How to complete this task -> The result should be every line in the material below containing the string "item".

Exercise data ->

# # # # #

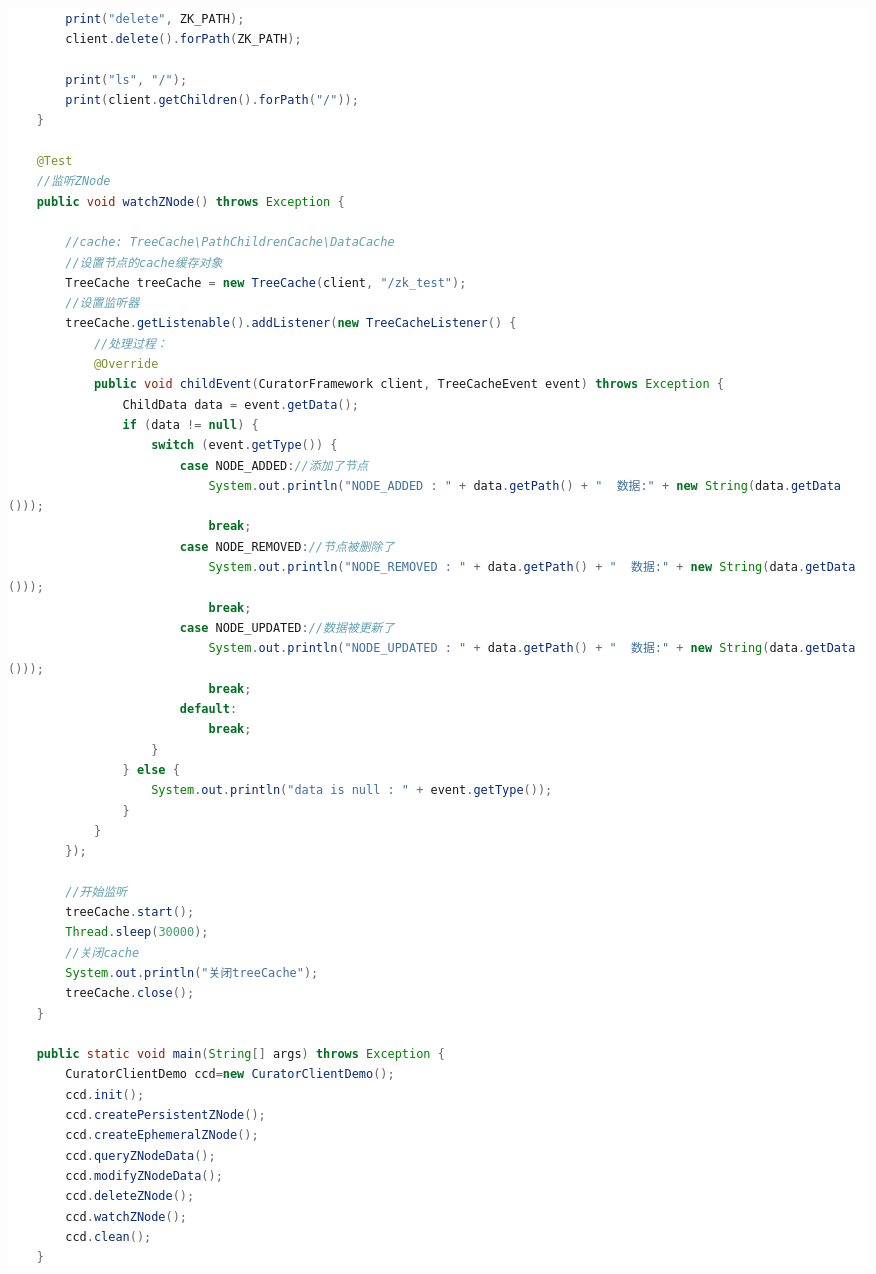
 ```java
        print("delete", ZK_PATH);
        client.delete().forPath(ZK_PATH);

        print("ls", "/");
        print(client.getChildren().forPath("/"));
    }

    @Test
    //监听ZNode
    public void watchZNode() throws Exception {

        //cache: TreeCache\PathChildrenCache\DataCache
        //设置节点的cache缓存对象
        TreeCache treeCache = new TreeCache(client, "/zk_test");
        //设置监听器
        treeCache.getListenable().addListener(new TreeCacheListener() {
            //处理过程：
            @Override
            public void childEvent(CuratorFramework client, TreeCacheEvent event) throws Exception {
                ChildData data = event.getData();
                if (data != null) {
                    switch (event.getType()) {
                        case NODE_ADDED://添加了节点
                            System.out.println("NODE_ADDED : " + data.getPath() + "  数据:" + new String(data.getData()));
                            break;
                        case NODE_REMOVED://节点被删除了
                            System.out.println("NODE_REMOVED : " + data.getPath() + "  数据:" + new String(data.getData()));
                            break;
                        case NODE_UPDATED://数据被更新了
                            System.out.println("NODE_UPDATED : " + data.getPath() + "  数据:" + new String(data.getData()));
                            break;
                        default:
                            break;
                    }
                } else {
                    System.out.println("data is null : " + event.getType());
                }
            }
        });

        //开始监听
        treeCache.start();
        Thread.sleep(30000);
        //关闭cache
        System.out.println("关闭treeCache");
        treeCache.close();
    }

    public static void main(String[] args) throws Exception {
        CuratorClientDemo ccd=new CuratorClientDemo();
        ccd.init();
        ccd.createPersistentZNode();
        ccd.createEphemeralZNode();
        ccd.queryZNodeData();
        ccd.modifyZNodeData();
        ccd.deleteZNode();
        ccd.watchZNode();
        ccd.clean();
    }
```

# # # # #

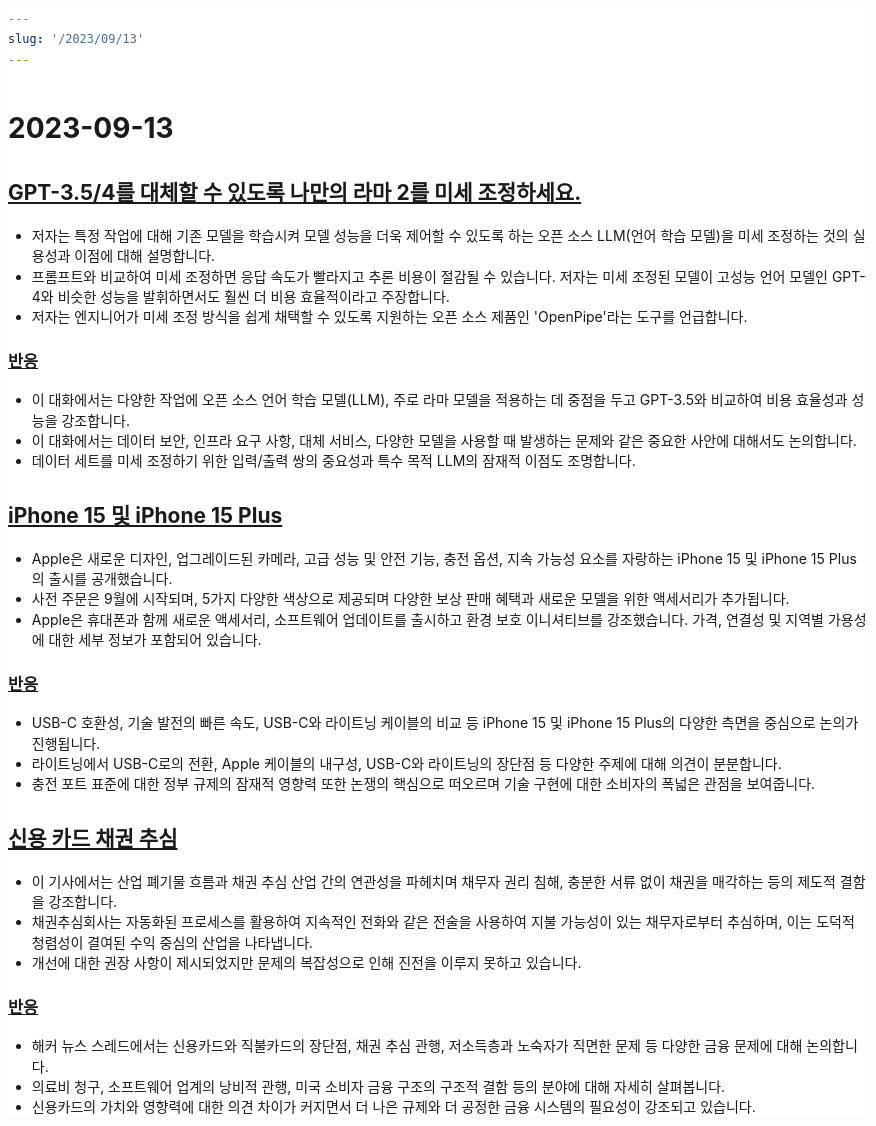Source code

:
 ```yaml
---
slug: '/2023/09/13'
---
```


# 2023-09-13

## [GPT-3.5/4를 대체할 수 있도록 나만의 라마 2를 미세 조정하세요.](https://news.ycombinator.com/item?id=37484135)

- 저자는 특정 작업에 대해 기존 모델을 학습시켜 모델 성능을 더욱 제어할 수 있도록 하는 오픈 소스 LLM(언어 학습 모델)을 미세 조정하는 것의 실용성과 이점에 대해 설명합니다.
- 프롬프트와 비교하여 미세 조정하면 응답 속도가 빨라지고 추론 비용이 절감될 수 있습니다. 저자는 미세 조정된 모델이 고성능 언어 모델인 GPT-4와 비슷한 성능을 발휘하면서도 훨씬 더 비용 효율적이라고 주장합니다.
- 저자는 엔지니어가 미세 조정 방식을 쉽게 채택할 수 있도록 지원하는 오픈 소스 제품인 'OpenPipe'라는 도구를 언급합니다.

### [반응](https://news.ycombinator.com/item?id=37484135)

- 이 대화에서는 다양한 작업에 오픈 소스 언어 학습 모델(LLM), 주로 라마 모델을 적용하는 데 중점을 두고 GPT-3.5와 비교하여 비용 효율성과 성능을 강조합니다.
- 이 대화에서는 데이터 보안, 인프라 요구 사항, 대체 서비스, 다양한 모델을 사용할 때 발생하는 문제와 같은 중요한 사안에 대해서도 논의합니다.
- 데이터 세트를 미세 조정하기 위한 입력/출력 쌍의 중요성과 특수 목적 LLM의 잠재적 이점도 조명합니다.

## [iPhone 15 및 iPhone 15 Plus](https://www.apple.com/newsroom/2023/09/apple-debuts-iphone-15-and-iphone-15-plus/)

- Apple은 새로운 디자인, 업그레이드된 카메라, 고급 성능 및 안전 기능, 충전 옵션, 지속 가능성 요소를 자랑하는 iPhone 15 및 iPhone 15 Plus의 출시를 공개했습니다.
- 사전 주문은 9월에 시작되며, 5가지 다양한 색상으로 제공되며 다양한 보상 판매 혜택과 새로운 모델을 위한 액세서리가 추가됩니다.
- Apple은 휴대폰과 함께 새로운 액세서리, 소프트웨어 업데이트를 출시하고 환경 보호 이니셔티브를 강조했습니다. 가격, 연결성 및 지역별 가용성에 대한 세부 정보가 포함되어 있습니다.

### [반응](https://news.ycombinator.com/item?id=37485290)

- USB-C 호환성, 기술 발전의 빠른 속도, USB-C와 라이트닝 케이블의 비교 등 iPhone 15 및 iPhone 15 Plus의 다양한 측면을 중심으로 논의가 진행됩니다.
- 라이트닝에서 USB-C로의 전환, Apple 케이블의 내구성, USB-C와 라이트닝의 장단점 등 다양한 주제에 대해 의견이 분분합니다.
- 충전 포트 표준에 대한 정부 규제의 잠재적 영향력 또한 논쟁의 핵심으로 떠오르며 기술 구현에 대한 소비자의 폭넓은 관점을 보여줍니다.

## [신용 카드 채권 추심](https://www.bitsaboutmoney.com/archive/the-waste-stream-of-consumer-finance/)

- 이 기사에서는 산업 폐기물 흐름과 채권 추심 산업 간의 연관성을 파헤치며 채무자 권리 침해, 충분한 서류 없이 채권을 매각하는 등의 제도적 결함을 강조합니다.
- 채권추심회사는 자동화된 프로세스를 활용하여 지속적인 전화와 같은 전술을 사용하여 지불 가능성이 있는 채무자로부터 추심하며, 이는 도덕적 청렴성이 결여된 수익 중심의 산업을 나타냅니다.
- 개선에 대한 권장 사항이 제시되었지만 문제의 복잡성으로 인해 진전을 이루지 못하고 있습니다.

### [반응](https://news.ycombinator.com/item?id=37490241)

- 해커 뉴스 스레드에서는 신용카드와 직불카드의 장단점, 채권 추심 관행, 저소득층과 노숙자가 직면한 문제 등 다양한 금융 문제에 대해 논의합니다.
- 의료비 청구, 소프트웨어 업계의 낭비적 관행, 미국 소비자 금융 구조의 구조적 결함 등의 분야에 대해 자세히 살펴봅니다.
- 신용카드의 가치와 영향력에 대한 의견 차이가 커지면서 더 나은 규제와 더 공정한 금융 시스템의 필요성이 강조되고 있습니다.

# # # # #

Response to the task ->
## [GPT-3.5/4를 대체할 수 있도록 나만의 라마 2를 미세 조정하세요.](https://news.ycombinator.com/item?id=37484135)
### [반응](https://news.ycombinator.com/item?id=37484135)
### [반응](https://news.ycombinator.com/item?id=37485290)
### [반응](https://news.ycombinator.com/item?id=37490241)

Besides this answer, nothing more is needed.